To check that these aggregations look right, lets make a map to visualise the medians across different SA3s.

fill_value <- qld_SA3s_aggregated$median
pal <- colorNumeric("YlOrRd", domain = fill_value)

leaflet() %>%
  addTiles() %>%
  addPolygons(
    data = qld_SA3s_aggregated,
    fillColor = pal(qld_SA3s_aggregated$median),
    color = "black",
    weight = 1,
    fillOpacity = 0.8
  )

Looks good… except?

leaflet() %>%
  addTiles() %>%
  addPolygons(
    data = qld_SA3s_aggregated,
    fillColor = pal(qld_SA3s_aggregated$median),
    color = "black",
    weight = 1,
    fillOpacity = 0.8
  ) %>%
  setView(153.026358, -27.468562, zoom = 11)

There’s a section which is greyed out - this means that the aggregations returned NA.

Let’s plot the coordinates which we have interpolated values for over the top.

kriged_coordinates <-
  as.data.frame(coordinates(kriged_df)) %>%
  filter(X < 153.5, X > 152.3, Y < -27, Y > -28)

leaflet() %>%
  addTiles() %>%
  addPolygons(
    data = qld_SA3s_aggregated,
    fillColor = pal(qld_SA3s_aggregated$median),
    color = "black",
    weight = 1,
    fillOpacity = 0.8
  ) %>%
  setView(153.026358, -27.468562, zoom = 11) %>%
  addCircleMarkers(
    lng = kriged_coordinates$X,
    lat = kriged_coordinates$Y,
    radius = 0.2
  )

Looks like we missed the target with our the coordinates that we have interpolations for!

There was a little primer to this problem when introducing the for kriging grid.
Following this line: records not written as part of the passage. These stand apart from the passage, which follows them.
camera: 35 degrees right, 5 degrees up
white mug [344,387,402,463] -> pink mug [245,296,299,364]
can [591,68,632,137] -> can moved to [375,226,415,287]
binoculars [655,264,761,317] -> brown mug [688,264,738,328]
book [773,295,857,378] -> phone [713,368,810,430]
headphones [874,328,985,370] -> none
There are a couple solutions to this (that I can think of):

Do a ludicrously granular grid for kriging so that we almost certainly have a point within every polygon, say every 50 square meters.
We add some points to the grid for kriging so that we ensure that we have at least 1 or more points within each polygon.

For iTRAQI, we did the latter. SA1s can be pretty small, so I don’t want to have to keep trying smaller and smaller cell sizes for the kriging grid until I don’t get any NA’s. It’s easier (and a lot faster) to get the centroid (coordinate for the centre) of every polygon and append this to the grid we use for kriging.
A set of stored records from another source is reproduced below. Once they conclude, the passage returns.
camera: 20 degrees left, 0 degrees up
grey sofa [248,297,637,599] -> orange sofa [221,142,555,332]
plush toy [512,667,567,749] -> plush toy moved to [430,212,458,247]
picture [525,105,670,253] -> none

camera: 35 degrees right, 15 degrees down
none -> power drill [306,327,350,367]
You can get the centroid of each polygon by using sf::st_centroid() and the coordinates out of this object with sf::st_coordinates().

In the map below, we get these centroids and add them as additional coordinates to the map in red.
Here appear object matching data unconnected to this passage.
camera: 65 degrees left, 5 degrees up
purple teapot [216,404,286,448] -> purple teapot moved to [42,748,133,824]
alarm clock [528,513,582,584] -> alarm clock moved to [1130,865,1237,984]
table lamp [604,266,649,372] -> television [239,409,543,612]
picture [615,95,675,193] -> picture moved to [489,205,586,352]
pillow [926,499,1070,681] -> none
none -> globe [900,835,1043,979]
centroids <- st_centroid(qld_SA3s, of_largest_polygon = TRUE)
centroid_coords <- as.data.frame(st_coordinates(centroids))

leaflet() %>%
  addTiles() %>%
  addPolygons(
    data = qld_SA3s_aggregated,
    fillColor = pal(qld_SA3s_aggregated$median),
    color = "black",
    weight = 1,
    fillOpacity = 0.8
  ) %>%
  setView(153.026358, -27.468562, zoom = 11) %>%
  addCircleMarkers(
    lng = kriged_coordinates$X,
    lat = kriged_coordinates$Y,
    radius = 0.2
  ) %>%
  addCircleMarkers(
    lng = centroid_coords$X,
    lat = centroid_coords$Y,
    color = "red",
    radius = 0.2
  )

They’re on target! The remaining steps would be to append this to the grid used for kriging, repeat the spatial join and aggregate within polygons.

However, I’m going to skip these steps and get straight into the shiny app development using the polygons that I’ve already made for iTRAQI.